Action item
Rewrite the data from its start through the line holding "10: (651, 485)", inclusive, putting "0-indexed" in place of "zero-indexed" and keeping everything else unchanged.
"""
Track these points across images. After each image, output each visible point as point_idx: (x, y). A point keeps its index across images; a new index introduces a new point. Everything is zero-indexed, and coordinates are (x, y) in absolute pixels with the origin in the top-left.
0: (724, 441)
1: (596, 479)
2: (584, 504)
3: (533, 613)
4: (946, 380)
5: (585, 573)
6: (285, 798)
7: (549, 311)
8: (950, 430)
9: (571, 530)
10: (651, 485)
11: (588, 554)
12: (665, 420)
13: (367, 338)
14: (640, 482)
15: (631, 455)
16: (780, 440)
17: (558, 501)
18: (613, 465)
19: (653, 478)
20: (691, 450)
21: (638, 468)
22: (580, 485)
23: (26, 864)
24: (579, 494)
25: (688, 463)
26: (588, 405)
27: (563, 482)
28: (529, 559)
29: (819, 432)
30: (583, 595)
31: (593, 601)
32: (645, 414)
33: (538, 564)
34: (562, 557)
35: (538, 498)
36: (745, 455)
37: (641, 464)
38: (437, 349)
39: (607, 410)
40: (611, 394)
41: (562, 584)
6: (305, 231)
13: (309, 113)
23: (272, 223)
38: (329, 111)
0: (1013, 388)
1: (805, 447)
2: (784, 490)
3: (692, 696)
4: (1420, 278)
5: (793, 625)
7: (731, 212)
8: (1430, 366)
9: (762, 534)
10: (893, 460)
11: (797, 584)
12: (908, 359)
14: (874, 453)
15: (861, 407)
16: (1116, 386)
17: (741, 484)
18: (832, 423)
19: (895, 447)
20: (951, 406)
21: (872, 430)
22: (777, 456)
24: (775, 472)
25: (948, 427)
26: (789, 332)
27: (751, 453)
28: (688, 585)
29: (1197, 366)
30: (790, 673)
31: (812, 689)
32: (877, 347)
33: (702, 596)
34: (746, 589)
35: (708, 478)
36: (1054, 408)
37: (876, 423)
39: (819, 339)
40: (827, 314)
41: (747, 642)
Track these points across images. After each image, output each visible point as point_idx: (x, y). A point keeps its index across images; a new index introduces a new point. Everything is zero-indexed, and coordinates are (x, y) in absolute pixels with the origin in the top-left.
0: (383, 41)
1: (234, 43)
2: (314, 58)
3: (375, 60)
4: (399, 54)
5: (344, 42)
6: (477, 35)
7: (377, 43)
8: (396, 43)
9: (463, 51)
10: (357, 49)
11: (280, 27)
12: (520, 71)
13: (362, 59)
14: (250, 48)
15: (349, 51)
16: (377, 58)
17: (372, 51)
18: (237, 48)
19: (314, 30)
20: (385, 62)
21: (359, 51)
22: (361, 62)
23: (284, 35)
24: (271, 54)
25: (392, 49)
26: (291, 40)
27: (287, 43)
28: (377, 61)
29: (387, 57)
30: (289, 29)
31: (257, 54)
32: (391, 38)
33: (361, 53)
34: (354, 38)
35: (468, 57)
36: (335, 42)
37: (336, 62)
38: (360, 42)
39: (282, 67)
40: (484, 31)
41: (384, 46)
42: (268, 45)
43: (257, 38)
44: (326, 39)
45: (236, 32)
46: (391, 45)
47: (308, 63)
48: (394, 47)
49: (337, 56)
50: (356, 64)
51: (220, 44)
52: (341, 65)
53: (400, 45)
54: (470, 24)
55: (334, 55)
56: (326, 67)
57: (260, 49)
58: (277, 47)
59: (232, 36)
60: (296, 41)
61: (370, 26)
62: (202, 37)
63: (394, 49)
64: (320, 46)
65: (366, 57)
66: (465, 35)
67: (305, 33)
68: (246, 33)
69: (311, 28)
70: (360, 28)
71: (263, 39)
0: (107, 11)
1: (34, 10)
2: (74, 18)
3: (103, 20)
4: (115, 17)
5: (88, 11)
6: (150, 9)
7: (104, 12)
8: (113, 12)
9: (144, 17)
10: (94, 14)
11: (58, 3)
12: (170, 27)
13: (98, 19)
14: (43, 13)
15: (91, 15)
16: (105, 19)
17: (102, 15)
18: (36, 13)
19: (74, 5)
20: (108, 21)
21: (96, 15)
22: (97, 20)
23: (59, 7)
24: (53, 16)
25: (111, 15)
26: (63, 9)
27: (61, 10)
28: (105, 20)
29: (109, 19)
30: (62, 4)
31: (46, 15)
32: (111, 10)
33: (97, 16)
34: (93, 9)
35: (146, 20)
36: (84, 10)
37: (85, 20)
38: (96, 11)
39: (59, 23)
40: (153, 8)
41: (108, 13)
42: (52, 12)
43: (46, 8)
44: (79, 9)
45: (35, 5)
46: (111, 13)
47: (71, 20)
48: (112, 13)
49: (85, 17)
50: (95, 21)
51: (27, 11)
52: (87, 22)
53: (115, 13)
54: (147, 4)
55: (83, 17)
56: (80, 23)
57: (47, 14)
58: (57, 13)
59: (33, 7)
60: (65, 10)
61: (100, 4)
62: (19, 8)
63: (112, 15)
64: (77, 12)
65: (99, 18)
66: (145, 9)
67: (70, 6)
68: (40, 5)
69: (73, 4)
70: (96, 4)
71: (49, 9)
"""
Response to this exercise
Track these points across images. After each image, output each visible point as point_idx: (x, y). A point keeps its index across images; a new index introduces a new point. Everything is 0-indexed, and coordinates are (x, y) in absolute pixels with the origin in the top-left.
0: (724, 441)
1: (596, 479)
2: (584, 504)
3: (533, 613)
4: (946, 380)
5: (585, 573)
6: (285, 798)
7: (549, 311)
8: (950, 430)
9: (571, 530)
10: (651, 485)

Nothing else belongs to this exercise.